MY BROTHER DAVE (panting): Have you spoken to Dad yet? Mum went to move the car and we can’t find her.
ME: What?
DAVE: There’s been a massive flash flood in Toowoomba, my phone is about to cut out, it’s a bit waterlogged. I was wading through the floodwater. Mum went to move the car and we haven’t seen her since.
ME: What? Where?
DAVE: It missed my cafe by 30 centimetres, but it ploughed through their shop. Dad is on the roof. Mum went to move the car and we can’t find her.
ME: I’m reading the news online now. It says two women are missing in Toowoomba.
DAVE: I’ll call you back.
ME: No, wait! What!? Toowoomba is on a mountain, how does it flood in Toowoomba?
DAVE: It just did. The whole place is a disaster zone. Have a look on the web.
ME: Are you OK?
DAVE: Yeah (panting). I just waded across the creek.
ME: I’m sure she’ll be fine. And they’ll have insurance.
DAVE: I’ll call you back.
ME: OK

I called Dad. Mum was indeed missing. It wasn’t easy to believe. Toowoomba is on a mountain. Flash floods happen in canyons to people in helmets. Not to my parents at work. He sounded worried. Imagine how a man standing on a roof looking for his wife in a river that used to be a street would sound. It was just like that.

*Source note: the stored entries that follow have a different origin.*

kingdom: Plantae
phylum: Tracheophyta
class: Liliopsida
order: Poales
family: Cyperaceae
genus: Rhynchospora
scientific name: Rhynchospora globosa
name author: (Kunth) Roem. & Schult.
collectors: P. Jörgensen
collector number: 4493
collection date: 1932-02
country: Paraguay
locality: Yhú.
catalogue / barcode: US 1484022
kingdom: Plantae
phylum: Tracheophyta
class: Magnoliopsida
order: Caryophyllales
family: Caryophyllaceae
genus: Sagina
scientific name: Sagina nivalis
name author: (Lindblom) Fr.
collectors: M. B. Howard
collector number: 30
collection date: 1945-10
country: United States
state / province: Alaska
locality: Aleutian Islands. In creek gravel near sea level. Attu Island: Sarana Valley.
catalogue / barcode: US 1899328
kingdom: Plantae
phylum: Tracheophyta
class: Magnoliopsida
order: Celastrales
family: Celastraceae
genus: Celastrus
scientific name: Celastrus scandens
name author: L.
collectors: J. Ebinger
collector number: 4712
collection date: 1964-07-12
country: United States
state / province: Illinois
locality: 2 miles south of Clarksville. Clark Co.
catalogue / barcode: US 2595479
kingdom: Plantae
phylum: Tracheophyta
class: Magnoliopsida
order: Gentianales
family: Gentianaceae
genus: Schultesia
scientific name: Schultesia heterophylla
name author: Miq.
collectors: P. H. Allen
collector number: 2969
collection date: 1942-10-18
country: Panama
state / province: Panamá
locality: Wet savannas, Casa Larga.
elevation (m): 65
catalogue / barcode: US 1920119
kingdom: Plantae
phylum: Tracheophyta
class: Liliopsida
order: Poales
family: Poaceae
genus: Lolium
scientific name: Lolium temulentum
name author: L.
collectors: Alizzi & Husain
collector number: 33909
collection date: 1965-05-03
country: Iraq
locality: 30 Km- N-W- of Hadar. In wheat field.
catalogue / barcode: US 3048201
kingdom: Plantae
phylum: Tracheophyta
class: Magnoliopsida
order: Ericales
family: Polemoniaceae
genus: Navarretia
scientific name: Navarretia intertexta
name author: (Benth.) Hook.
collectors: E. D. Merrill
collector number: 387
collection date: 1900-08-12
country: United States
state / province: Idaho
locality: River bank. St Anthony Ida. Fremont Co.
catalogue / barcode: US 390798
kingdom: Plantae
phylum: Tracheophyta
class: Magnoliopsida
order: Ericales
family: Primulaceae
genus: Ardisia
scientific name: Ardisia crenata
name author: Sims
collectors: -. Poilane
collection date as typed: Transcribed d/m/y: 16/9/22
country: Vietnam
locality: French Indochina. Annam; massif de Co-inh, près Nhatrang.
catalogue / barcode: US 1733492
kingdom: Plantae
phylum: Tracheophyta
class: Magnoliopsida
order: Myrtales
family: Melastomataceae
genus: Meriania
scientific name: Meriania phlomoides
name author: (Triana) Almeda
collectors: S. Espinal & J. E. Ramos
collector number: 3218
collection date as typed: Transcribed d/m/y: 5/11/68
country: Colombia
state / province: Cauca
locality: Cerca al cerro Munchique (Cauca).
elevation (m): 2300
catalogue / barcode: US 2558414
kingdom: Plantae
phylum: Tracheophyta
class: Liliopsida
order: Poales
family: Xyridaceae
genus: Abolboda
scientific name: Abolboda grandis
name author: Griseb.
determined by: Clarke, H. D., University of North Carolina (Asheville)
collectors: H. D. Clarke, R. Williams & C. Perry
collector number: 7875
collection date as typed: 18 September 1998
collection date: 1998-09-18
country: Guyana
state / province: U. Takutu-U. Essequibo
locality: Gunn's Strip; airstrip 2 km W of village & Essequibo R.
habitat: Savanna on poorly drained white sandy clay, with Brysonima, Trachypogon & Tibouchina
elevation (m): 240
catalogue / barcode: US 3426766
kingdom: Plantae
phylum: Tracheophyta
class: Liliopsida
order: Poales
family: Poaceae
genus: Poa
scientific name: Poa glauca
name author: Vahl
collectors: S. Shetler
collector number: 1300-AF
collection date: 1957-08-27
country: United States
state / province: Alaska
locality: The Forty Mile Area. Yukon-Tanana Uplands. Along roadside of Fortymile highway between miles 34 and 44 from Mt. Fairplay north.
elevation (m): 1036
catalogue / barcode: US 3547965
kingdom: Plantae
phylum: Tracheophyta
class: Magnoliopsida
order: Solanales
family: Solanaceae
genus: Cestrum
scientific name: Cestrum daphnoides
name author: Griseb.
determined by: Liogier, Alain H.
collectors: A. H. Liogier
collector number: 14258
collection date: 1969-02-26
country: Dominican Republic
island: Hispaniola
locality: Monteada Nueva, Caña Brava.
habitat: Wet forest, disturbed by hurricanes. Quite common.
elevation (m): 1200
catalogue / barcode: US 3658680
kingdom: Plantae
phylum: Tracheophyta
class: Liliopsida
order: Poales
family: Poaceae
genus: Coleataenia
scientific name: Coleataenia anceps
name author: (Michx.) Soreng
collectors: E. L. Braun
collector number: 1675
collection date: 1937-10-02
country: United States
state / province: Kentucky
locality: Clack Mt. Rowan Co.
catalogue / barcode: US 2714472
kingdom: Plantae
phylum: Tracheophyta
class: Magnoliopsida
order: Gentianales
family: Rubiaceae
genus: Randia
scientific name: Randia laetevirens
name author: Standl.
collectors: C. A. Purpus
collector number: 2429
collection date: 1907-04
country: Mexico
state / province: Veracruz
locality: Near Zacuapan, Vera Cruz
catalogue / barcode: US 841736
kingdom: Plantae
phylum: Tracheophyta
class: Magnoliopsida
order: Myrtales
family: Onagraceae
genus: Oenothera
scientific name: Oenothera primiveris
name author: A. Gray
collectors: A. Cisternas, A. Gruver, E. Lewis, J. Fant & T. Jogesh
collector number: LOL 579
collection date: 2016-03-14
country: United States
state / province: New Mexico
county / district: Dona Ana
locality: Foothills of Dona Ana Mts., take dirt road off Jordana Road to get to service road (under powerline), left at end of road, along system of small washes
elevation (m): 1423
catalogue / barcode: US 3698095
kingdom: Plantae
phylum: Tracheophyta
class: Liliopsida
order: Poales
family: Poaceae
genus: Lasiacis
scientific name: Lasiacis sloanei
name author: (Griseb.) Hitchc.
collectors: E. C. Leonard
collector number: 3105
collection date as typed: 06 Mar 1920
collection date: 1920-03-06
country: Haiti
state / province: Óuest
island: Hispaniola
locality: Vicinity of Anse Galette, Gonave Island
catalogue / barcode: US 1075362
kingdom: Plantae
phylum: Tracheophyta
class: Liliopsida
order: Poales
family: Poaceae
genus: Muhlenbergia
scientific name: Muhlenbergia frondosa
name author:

The flood waters had started rising quickly. Mum had gone out the back of the shop to their little car parking area to move one of the cars to higher ground. The water was already up to the doors by the time she drove off. In the minutes since she’d been gone, the Toowoomba CBD had gone under. You might have seen the footage. Cars were being swept along like whitewater rafts made by grade seven woodworking students. They were taking out trees with the same ease as they were taking out wheelie bins. It was hectic.